# Passage sélectionné
========================================================================

Pendant 12 ans, j’allais pouvoir le vivre au plus proche. Mes missions m’ont emmenée en Asie, au Moyen Orient, en Afrique. Les drames humains se déroulent très souvent dans ces lieux lointains, hors de portée de l’attention internationale, là où chaque jour des gens perdent la vie, sont contraints de tout abandonner, fuir plus loin, dans des lieux plus sûrs, à l’abri des armes et de leur fureur. Ils partent sans aucun choix et trop souvent meurent. Cela se déroule sans bruit, sans fracas, là où le monde oublie. Certaines guerres se déroulent en silence.

Je me souviens très distinctement de cette mère. Malgré ses faibles moyens, elle revêtait son plus beau vêtement, elle était si digne. Elle emmenait dans son sac la nourriture qu’elle devait envers et contre tout amener à son fils, en prison. A chaque fois qu’elle se présentait à la porte de la geôle, les gardiens la repoussait, ils n’avaient que faire d’une faible femme sans relation, sans présence d’homme, sans pouvoir. Elle n’avait aucun autre choix que de rentrer chez elle avec la nourriture intacte et le cœur déchiré. Je n’avais pas pu avoir accès à cette prison, je ne pouvais voir son fils et ne savais lui donner des nouvelles. J’en étais bouleversée. Le constat était acerbe, je servais donc juste à écouter les doléances d’une mère dans sa profonde détresse.

========================================================================

# Section des données
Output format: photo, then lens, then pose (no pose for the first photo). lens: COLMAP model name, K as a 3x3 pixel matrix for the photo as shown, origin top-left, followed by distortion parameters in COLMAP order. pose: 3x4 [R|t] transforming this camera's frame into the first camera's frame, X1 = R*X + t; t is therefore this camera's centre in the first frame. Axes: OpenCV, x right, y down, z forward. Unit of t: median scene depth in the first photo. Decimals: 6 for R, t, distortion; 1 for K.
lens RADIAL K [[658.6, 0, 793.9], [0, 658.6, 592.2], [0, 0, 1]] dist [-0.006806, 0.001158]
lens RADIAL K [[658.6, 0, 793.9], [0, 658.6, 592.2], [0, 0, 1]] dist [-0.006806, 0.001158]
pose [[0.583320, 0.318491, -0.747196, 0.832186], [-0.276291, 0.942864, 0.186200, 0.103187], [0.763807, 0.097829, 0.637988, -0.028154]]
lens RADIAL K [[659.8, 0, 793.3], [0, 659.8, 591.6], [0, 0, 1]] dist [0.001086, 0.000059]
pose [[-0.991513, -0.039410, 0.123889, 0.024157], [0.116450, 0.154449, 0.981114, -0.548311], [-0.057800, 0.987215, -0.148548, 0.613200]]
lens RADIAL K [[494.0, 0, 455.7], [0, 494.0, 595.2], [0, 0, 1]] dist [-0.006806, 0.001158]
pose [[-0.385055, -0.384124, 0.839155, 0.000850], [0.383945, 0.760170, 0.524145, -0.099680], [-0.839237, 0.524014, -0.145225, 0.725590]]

========================================================================

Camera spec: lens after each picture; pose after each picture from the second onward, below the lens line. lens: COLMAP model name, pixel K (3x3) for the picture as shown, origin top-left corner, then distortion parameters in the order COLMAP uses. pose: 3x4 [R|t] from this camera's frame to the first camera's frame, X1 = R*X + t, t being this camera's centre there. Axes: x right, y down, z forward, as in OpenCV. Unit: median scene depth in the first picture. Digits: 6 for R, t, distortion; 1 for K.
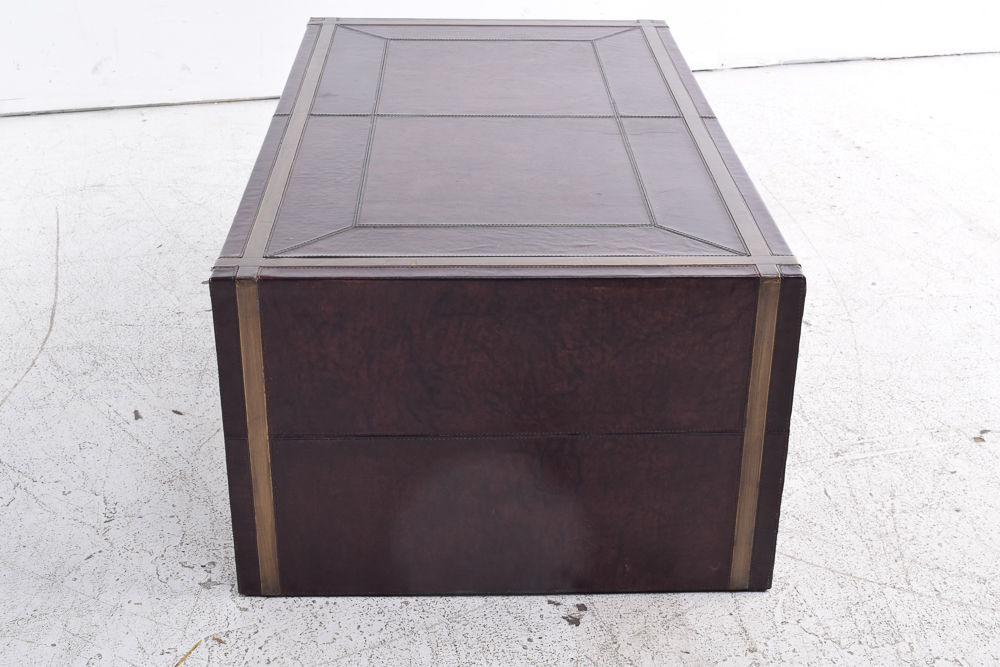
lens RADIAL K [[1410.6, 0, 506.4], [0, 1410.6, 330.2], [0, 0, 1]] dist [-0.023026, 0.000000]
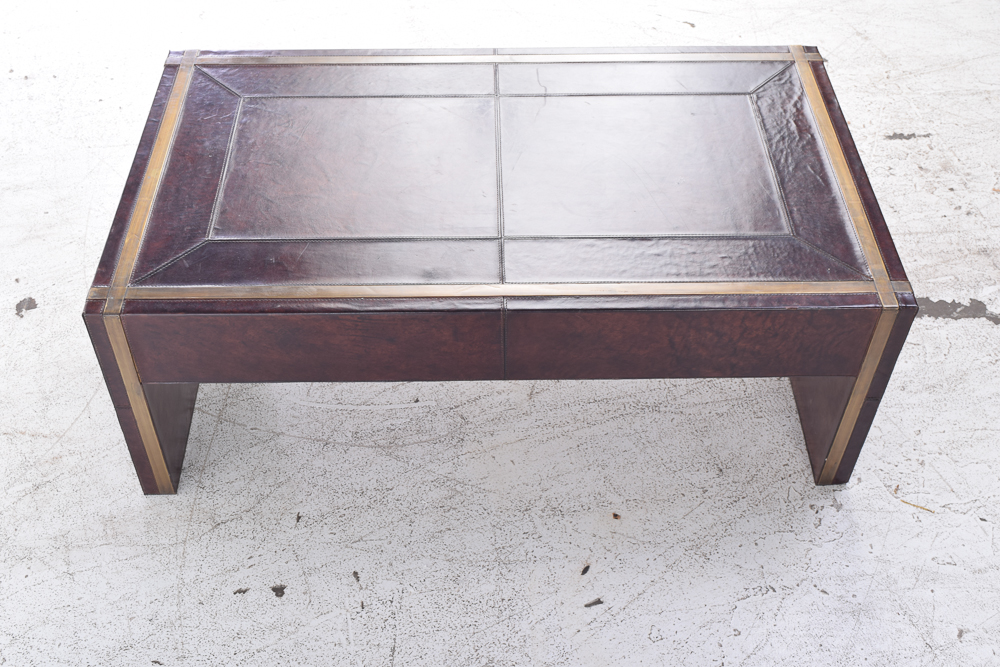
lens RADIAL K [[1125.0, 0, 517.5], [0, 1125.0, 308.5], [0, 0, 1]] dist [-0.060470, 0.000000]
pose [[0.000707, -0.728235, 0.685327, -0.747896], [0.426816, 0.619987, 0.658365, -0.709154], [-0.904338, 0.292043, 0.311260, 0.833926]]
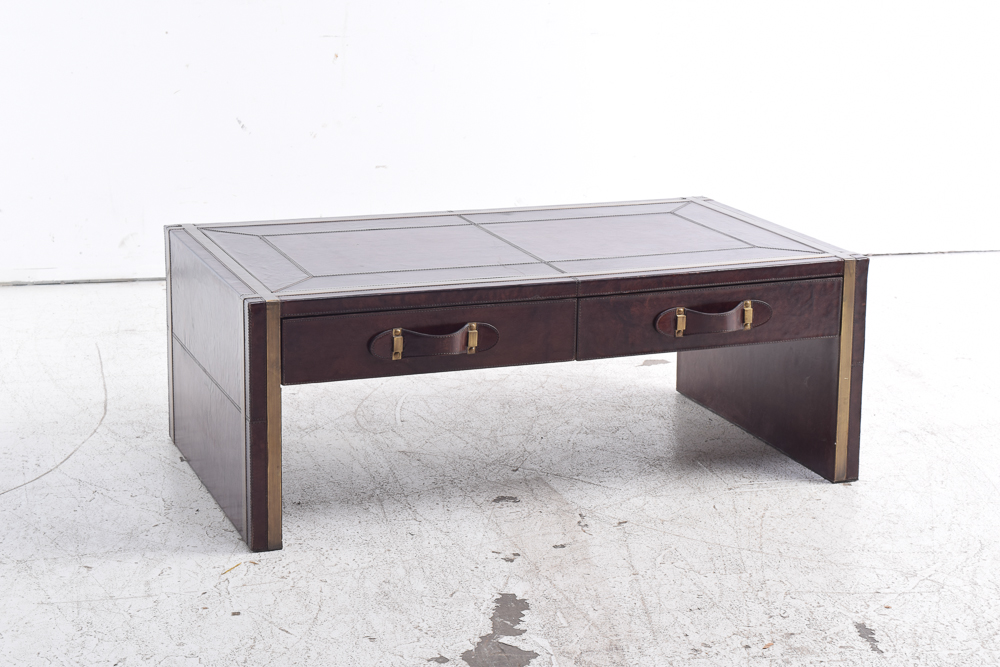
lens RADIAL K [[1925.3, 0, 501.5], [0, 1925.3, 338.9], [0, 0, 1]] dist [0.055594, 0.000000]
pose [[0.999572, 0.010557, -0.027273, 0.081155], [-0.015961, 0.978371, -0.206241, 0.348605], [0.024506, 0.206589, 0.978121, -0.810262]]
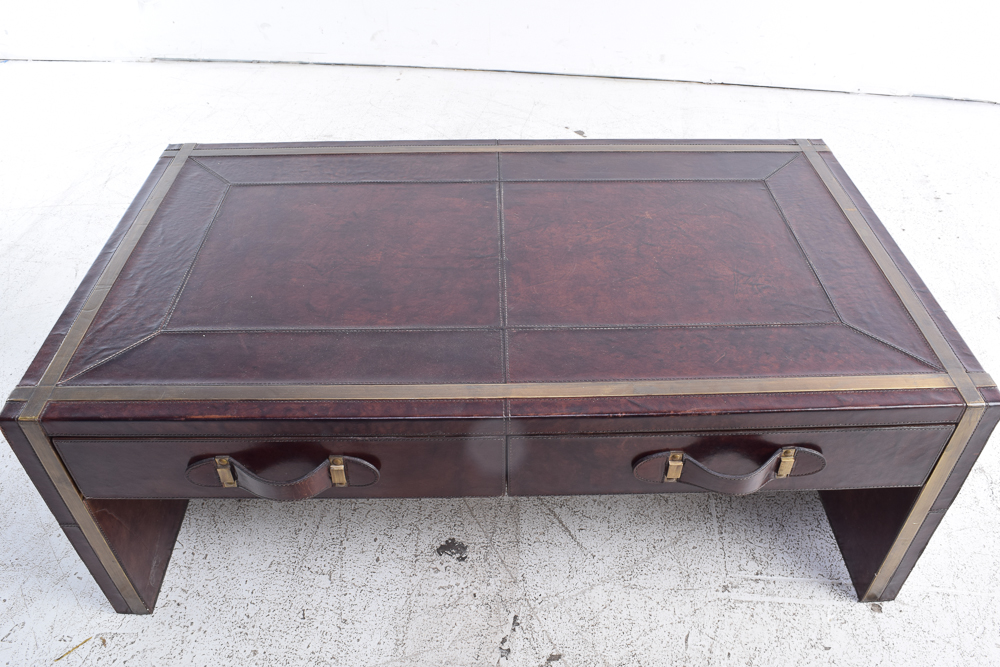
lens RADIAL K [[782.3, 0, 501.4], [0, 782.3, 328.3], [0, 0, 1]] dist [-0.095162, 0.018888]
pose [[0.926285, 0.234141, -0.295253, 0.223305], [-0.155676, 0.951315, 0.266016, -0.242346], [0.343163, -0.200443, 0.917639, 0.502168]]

========================================================================

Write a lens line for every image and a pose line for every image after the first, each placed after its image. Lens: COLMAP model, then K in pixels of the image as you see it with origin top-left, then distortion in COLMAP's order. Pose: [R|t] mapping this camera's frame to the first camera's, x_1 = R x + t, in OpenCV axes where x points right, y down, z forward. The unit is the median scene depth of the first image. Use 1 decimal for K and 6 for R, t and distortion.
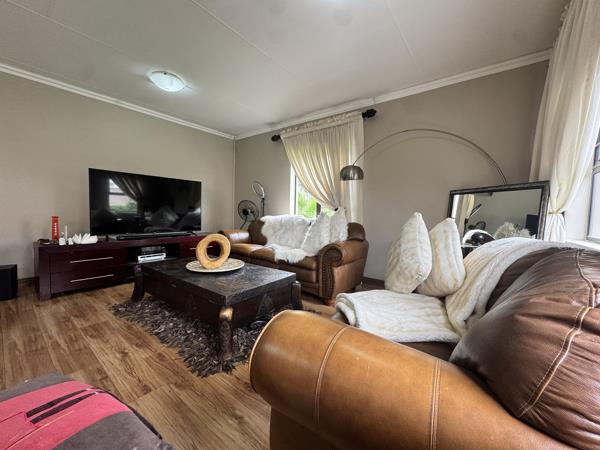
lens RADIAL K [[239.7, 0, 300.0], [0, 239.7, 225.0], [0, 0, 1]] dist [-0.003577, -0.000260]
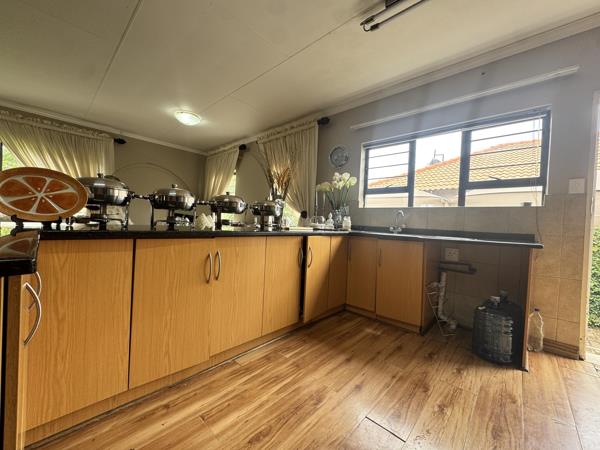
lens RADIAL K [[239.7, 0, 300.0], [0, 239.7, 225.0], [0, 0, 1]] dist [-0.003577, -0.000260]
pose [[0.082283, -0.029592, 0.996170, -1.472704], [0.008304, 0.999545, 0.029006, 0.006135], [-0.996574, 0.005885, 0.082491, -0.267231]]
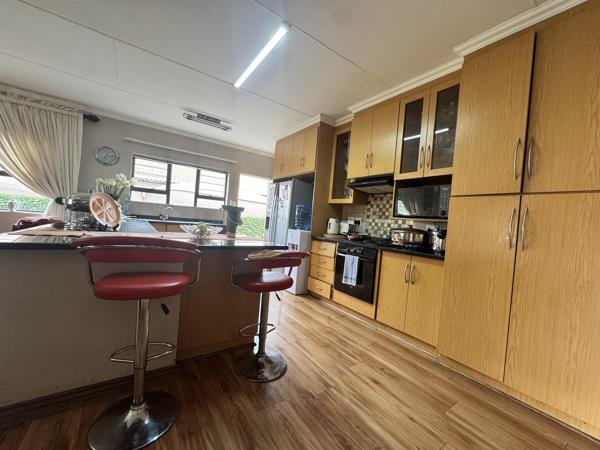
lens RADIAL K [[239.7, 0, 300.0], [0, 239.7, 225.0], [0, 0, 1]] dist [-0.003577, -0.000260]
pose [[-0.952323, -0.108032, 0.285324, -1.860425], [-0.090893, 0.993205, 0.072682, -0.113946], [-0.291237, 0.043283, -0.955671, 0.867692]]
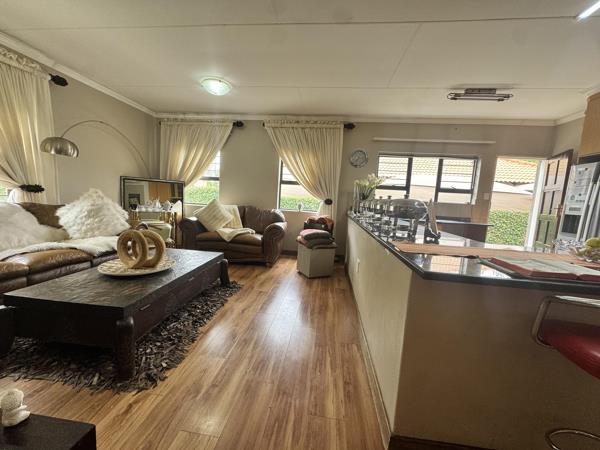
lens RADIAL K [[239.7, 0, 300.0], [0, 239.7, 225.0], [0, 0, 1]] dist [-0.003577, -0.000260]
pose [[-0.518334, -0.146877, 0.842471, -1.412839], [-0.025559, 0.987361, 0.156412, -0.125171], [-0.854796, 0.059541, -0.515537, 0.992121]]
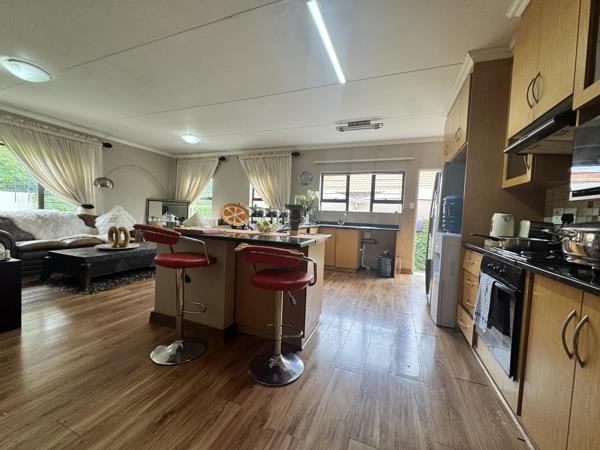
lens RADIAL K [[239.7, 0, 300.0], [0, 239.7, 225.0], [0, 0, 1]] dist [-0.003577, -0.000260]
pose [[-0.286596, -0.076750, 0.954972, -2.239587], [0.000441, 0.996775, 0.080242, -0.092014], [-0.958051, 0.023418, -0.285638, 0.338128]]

========================================================================

# Description de la tâche
Recopiez à l'identique la portion du passage sélectionné ci-dessus qui débute aux mots « Je me souviens », en vous arrêtant après les mots « sa profonde détresse. ».

# Résultat ci-dessous
Je me souviens très distinctement de cette mère. Malgré ses faibles moyens, elle revêtait son plus beau vêtement, elle était si digne. Elle emmenait dans son sac la nourriture qu’elle devait envers et contre tout amener à son fils, en prison. A chaque fois qu’elle se présentait à la porte de la geôle, les gardiens la repoussait, ils n’avaient que faire d’une faible femme sans relation, sans présence d’homme, sans pouvoir. Elle n’avait aucun autre choix que de rentrer chez elle avec la nourriture intacte et le cœur déchiré. Je n’avais pas pu avoir accès à cette prison, je ne pouvais voir son fils et ne savais lui donner des nouvelles. J’en étais bouleversée. Le constat était acerbe, je servais donc juste à écouter les doléances d’une mère dans sa profonde détresse.